The Jumpstart Our Business Startups Act of 2012 (the "JOBS Act") contains provisions that, among other things, relax certain reporting requirements for qualifying public companies. We qualify as an "emerging growth company" and under the JOBS Act are allowed to comply with new or revised accounting pronouncements based on the effective date for private (not publicly traded) companies. We are electing to delay the adoption of new or revised accounting standards, and as a result, we may not comply with new or revised accounting standards on the relevant dates on which adoption of such standards is required for non-emerging growth companies. As a result, the financial statements may not be comparable to companies that comply with new or revised accounting pronouncements as of public company effective dates.

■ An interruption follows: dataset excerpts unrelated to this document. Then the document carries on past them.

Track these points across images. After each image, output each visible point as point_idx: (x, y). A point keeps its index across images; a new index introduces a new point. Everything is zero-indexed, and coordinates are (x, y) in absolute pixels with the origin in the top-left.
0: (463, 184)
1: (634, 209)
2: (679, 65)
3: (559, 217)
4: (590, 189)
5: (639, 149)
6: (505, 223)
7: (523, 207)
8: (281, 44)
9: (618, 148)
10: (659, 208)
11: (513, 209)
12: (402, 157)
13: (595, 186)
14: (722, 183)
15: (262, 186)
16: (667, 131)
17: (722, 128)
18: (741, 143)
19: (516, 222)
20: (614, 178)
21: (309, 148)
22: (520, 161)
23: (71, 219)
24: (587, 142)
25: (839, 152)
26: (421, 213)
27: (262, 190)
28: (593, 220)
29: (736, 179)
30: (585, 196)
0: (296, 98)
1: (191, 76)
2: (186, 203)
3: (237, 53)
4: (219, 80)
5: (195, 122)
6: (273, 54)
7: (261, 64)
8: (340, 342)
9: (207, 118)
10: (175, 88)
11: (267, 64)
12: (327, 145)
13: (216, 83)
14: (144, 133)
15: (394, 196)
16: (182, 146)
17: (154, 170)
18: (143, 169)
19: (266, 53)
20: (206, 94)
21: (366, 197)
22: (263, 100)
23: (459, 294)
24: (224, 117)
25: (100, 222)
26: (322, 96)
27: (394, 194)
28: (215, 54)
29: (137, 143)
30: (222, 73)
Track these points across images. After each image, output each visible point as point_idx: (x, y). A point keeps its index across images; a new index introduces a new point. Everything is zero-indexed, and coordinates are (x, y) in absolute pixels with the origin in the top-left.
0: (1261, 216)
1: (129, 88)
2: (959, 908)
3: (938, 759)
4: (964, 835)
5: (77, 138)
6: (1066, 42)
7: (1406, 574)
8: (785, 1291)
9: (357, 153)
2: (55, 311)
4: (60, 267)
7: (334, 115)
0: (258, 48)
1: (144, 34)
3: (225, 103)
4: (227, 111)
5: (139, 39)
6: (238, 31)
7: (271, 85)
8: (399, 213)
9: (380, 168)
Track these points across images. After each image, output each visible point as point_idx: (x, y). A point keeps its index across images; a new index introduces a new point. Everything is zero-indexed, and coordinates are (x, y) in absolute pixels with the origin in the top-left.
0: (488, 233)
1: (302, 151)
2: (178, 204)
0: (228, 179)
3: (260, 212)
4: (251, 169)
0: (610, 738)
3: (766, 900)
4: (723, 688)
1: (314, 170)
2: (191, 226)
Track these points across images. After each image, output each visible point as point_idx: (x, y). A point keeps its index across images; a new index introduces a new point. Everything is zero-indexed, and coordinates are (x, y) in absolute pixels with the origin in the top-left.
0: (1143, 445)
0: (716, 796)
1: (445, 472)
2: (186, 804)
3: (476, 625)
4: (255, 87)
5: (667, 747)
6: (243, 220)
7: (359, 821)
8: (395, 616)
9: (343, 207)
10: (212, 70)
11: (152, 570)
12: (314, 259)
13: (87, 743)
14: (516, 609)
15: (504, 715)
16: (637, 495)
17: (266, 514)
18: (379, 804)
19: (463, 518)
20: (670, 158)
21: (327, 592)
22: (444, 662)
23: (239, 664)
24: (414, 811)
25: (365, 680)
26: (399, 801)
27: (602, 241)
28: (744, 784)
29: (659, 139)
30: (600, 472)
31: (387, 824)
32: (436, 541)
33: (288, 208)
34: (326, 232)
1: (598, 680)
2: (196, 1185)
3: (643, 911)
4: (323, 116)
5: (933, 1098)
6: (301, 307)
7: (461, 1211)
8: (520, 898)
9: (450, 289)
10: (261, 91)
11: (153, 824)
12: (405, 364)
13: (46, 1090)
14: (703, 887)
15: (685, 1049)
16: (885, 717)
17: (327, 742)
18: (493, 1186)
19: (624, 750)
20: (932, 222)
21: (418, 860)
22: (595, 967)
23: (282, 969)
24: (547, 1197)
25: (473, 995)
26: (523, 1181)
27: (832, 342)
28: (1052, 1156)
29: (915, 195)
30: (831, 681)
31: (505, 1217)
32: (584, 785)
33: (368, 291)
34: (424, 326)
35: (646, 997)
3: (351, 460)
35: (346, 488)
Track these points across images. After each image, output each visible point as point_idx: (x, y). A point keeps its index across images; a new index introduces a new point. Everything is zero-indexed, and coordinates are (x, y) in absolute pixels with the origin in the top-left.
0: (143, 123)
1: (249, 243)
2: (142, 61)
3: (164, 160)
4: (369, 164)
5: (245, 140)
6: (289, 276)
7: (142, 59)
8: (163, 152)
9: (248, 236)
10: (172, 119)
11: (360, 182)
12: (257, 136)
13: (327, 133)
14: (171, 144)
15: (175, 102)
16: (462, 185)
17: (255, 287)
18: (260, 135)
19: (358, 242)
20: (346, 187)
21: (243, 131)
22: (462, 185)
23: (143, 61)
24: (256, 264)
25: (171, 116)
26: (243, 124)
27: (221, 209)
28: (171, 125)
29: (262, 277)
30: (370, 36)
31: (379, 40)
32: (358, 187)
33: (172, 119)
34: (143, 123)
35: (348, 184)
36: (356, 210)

Additionally, we are in the process of evaluating the benefits of relying on the other reduced reporting requirements provided by the JOBS Act. Subject to certain conditions set forth in the JOBS Act, if, as an "emerging growth company," we choose to rely on such exemptions we may not be required to, among other things, (i) provide an auditor's attestation report on our system of internal control over financial reporting pursuant to Section 404 of the Sarbanes-Oxley Act of 2002, (ii) provide all of the compensation disclosure that may be required of non-emerging growth public companies under the Dodd-Frank Wall Street Reform and Consumer Protection Act, (iii) comply with any requirement that may be adopted by the PCAOB regarding mandatory audit firm rotation or a supplement to the auditor's report providing additional information about the audit and the financial statements (auditor discussion and analysis) and (iv) disclose certain executive compensation related items such as the correlation between executive compensation and performance and comparisons of the executive compensation to median employee compensation. These exemptions will apply for a period of five years following the completion of our Initial Public Offering or until we are no longer an "emerging growth company," whichever is earlier.